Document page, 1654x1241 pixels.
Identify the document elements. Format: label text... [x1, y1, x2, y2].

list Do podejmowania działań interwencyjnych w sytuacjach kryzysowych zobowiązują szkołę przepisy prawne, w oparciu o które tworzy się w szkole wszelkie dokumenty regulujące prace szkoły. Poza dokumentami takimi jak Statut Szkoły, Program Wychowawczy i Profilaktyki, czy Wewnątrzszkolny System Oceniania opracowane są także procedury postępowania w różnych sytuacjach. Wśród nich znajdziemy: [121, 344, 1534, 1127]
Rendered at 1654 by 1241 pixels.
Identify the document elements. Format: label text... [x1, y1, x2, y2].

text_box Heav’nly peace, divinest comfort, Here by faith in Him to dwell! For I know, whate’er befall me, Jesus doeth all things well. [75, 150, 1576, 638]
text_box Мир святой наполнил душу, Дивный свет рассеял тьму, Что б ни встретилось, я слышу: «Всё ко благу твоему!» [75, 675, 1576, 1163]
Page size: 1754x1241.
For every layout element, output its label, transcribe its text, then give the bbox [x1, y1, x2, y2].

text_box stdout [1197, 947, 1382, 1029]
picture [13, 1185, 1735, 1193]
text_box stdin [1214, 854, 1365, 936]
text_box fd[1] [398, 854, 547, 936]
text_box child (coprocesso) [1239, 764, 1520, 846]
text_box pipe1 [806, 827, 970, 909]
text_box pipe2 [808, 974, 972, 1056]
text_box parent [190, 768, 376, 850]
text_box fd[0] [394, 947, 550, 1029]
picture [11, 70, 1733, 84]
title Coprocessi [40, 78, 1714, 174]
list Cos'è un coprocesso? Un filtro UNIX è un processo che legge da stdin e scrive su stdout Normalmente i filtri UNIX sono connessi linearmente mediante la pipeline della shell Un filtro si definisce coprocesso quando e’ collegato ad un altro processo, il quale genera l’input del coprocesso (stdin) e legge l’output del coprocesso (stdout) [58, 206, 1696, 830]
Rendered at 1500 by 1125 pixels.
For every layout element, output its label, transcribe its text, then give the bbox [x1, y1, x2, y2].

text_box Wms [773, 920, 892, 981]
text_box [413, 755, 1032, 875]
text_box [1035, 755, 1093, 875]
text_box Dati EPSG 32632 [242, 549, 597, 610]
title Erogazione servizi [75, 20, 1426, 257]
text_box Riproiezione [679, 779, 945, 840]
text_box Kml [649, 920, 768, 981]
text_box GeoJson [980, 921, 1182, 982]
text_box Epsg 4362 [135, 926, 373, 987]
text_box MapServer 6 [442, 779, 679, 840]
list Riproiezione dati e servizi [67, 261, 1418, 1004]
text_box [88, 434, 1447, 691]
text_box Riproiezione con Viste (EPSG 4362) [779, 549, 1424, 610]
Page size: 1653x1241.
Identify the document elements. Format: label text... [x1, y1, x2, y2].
● ● ●
▶ **What you are asked to do**
Rewrite every row above, changing "bbox" to "bounding box" and leaving all other text unchanged.

▶ **Written response**
Document page, 1654x1241 pixels.
Identify the document elements. Format: label text... [x1, y1, x2, y2].

list Do podejmowania działań interwencyjnych w sytuacjach kryzysowych zobowiązują szkołę przepisy prawne, w oparciu o które tworzy się w szkole wszelkie dokumenty regulujące prace szkoły. Poza dokumentami takimi jak Statut Szkoły, Program Wychowawczy i Profilaktyki, czy Wewnątrzszkolny System Oceniania opracowane są także procedury postępowania w różnych sytuacjach. Wśród nich znajdziemy: [121, 344, 1534, 1127]
Rendered at 1654 by 1241 pixels.
Identify the document elements. Format: label text... [x1, y1, x2, y2].

text_box Heav’nly peace, divinest comfort, Here by faith in Him to dwell! For I know, whate’er befall me, Jesus doeth all things well. [75, 150, 1576, 638]
text_box Мир святой наполнил душу, Дивный свет рассеял тьму, Что б ни встретилось, я слышу: «Всё ко благу твоему!» [75, 675, 1576, 1163]
Page size: 1754x1241.
For every layout element, output its label, transcribe its text, then give the bounding box [x1, y1, x2, y2].

text_box stdout [1197, 947, 1382, 1029]
picture [13, 1185, 1735, 1193]
text_box stdin [1214, 854, 1365, 936]
text_box fd[1] [398, 854, 547, 936]
text_box child (coprocesso) [1239, 764, 1520, 846]
text_box pipe1 [806, 827, 970, 909]
text_box pipe2 [808, 974, 972, 1056]
text_box parent [190, 768, 376, 850]
text_box fd[0] [394, 947, 550, 1029]
picture [11, 70, 1733, 84]
title Coprocessi [40, 78, 1714, 174]
list Cos'è un coprocesso? Un filtro UNIX è un processo che legge da stdin e scrive su stdout Normalmente i filtri UNIX sono connessi linearmente mediante la pipeline della shell Un filtro si definisce coprocesso quando e’ collegato ad un altro processo, il quale genera l’input del coprocesso (stdin) e legge l’output del coprocesso (stdout) [58, 206, 1696, 830]
Rendered at 1500 by 1125 pixels.
For every layout element, output its label, transcribe its text, then give the bounding box [x1, y1, x2, y2].

text_box Wms [773, 920, 892, 981]
text_box [413, 755, 1032, 875]
text_box [1035, 755, 1093, 875]
text_box Dati EPSG 32632 [242, 549, 597, 610]
title Erogazione servizi [75, 20, 1426, 257]
text_box Riproiezione [679, 779, 945, 840]
text_box Kml [649, 920, 768, 981]
text_box GeoJson [980, 921, 1182, 982]
text_box Epsg 4362 [135, 926, 373, 987]
text_box MapServer 6 [442, 779, 679, 840]
list Riproiezione dati e servizi [67, 261, 1418, 1004]
text_box [88, 434, 1447, 691]
text_box Riproiezione con Viste (EPSG 4362) [779, 549, 1424, 610]
Page size: 1653x1241.
Identify the document elements. Format: label text... [x1, y1, x2, y2].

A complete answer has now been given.